Extract

46 It will be seen that his Honour regarded it as significant that there was a strong Crown case "against the appellant". I find it somewhat difficult to understand, with respect, the passage that notes that "the contents of Phong Pham's record of interview do not…stand alone as the substance of the Crown case which it is intended to present against Vu Pham" (emphasis added), since it was not at all intended that the interview would be presented against him. I would have understood this to be a mere error of names, and that his Honour merely misstated the name, intending to refer to Phong, except that his Honour specifically makes the distinction in the next paragraph and repeats the "error". Since the issue before us is whether, in the result, the trial miscarried, it is unnecessary to attempt to resolve this issue. I would make the respectful observation, however, that - apart from the interview - the case against Phong depended upon evidence from two witnesses of whom one, Tran, was significantly compromised by his involvement in the crime and the substantial reward he procured both for suggesting that he was a mere instrument of the appellant and his brother and for giving evidence against them. The other, Lam, was compromised by his presence in the vehicle and obviously had a motive for implicating the accused. The case against the appellant was strong if these considerations and the inconsistencies exposed in cross-examination were ignored, that is to say, if the witnesses were believed. It seems to me unarguable that there were good reasons for disbelieving them, though (as I have in effect already stated) I would certainly not go so far as to say that they could not be believed.
47 So far as the risk that the jury might use Phong's interview against the appellant, the learned trial judge considered that an appropriately worded direction would suffice and, as I understand his Honour, would obviate the "real risk that the weaker Crown case against the applicant will be made immeasurably stronger by reason of the prejudicial material". His Honour left open the possibility of reconsidering the application as the trial continued but otherwise refused the application.
48 The application was renewed following the admission of Phong's interview on 3 June 2002 (the sixteenth day of the trial) but, as it happened, was not argued until 5 June. The learned trial judge again refused the application, although he accepted that Phong's interview "is, to say the least, highly damaging to Mr Vu Pham as an accused person in this trial", a view (as it is obvious) with which I respectfully agree. His Honour then said -
"In a sense, I have said in the earlier ruling of 29 April the substance of what seems to me to be the answer properly available to that submission. I do not see why, as a general proposition, the Court should not proceed upon the basis that the jury is a reasonable jury; that it will understand the directions that will be given to it as to the imperative need to keep separate the three bodies of evidence respectively touching upon the three separate cases which are being tried together; and that the jury will give dutiful effect to these directions of law in considering the jury's own finding of fact in each of those three separate cases."

Exercise tasks
**A.** Answer these questions from the judgment:
(i) On what date was Phong's interview admitted, and which day of the trial was that?
(ii) Which witness was compromised by his presence in the vehicle?
(iii) What date does the trial judge give for his earlier ruling?
**B.** Return the part of the judgment from "47 So far as" to "refused the application.", word for word.
Answer from the judgment alone.

Data shown
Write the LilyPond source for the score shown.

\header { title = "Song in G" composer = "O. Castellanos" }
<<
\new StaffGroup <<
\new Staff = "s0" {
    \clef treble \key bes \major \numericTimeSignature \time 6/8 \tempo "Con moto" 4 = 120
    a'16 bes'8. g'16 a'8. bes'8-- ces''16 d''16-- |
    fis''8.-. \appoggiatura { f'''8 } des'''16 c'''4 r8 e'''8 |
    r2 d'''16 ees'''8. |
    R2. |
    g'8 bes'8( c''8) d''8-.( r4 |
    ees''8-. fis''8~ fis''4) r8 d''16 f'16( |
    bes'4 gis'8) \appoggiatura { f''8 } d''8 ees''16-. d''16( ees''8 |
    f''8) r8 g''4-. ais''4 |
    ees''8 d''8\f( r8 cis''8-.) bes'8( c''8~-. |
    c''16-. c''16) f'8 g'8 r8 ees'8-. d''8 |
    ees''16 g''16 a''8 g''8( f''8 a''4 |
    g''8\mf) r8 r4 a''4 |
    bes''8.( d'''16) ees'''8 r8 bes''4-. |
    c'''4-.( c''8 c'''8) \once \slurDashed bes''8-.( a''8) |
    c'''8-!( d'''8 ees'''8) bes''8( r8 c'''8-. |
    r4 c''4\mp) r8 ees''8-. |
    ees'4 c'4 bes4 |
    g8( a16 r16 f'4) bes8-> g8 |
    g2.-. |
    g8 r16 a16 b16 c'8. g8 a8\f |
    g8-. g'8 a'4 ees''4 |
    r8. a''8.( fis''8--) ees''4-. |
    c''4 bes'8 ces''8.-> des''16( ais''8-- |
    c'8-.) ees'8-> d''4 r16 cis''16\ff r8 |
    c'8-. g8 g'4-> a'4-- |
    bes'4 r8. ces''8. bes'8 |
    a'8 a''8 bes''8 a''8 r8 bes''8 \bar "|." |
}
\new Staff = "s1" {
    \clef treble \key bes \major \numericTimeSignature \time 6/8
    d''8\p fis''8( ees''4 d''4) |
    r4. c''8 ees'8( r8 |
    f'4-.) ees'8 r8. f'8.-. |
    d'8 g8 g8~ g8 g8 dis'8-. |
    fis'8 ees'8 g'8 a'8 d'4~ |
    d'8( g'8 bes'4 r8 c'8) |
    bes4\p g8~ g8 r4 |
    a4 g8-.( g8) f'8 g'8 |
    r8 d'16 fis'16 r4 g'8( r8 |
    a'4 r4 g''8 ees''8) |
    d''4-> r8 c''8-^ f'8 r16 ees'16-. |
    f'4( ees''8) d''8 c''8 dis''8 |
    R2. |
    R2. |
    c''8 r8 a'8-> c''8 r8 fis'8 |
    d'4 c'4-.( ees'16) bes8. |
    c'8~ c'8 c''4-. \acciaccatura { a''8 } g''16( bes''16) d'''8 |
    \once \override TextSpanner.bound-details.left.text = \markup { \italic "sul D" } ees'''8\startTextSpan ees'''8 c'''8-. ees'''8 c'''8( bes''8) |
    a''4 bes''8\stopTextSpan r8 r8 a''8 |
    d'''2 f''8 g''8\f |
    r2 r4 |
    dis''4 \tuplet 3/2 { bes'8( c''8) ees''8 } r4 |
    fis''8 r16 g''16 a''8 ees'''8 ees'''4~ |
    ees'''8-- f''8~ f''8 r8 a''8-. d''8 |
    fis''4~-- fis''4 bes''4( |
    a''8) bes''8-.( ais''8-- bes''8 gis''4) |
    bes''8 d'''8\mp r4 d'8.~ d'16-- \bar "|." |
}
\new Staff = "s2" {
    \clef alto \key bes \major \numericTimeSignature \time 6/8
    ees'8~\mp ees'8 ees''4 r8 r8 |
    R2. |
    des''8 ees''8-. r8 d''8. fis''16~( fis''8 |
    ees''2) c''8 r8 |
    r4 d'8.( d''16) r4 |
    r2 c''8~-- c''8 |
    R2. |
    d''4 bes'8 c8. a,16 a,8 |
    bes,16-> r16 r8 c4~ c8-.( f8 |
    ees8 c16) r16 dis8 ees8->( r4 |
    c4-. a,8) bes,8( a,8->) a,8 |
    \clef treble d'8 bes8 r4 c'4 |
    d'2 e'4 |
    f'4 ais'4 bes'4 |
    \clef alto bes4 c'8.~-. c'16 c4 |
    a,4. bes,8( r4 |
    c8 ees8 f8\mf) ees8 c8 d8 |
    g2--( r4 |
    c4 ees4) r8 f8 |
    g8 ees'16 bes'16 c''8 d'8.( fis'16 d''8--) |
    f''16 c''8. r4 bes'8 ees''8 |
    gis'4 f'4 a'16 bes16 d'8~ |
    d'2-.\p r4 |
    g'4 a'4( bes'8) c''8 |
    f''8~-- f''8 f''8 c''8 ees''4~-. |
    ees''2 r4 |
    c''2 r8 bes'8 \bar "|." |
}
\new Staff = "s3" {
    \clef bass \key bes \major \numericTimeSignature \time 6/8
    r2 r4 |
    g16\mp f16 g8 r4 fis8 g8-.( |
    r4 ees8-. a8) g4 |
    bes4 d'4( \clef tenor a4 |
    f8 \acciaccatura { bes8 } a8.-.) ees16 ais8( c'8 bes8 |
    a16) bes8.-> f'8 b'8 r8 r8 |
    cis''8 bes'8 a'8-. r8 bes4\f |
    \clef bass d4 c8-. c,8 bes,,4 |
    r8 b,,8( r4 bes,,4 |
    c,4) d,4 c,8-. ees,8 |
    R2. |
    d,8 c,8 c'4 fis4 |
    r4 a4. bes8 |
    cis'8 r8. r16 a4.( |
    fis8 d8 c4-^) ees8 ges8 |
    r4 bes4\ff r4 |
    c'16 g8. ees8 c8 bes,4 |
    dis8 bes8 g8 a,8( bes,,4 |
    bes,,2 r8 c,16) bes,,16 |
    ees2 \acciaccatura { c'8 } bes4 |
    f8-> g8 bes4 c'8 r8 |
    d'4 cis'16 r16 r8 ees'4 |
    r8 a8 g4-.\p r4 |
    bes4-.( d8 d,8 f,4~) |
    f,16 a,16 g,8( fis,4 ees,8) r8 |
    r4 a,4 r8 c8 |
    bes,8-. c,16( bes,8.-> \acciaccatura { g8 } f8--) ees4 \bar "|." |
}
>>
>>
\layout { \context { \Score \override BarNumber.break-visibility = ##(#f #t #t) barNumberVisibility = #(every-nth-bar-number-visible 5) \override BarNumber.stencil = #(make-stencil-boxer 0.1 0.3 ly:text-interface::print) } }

Per-task answers
**A.**
(i) 3 June 2002, the sixteenth day of the trial.
(ii) Lam.
(iii) 29 April.

**B.**
47 So far as the risk that the jury might use Phong's interview against the appellant, the learned trial judge considered that an appropriately worded direction would suffice and, as I understand his Honour, would obviate the "real risk that the weaker Crown case against the applicant will be made immeasurably stronger by reason of the prejudicial material". His Honour left open the possibility of reconsidering the application as the trial continued but otherwise refused the application.